-------- Material for this task

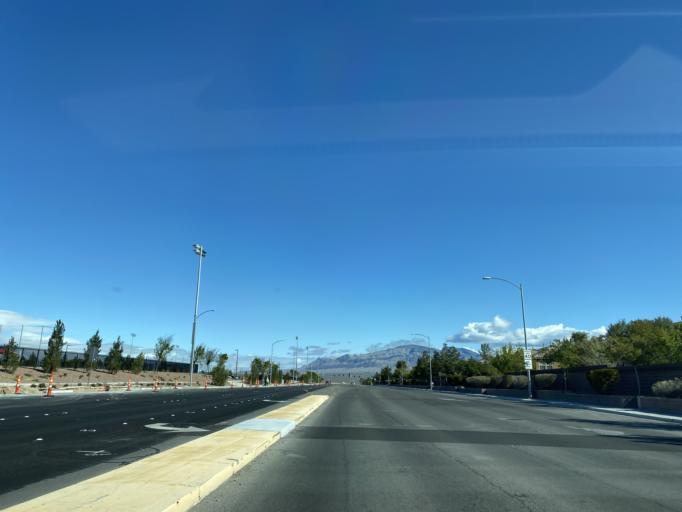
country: US
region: Nevada
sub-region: Clark County
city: Summerlin South
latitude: 36.3178
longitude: -115.2967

----------------

• _Goal_
Copy out every line of the material above word for word, leaving out the picture.

• _Written answer_
country: US
region: Nevada
sub-region: Clark County
city: Summerlin South
latitude: 36.3178
longitude: -115.2967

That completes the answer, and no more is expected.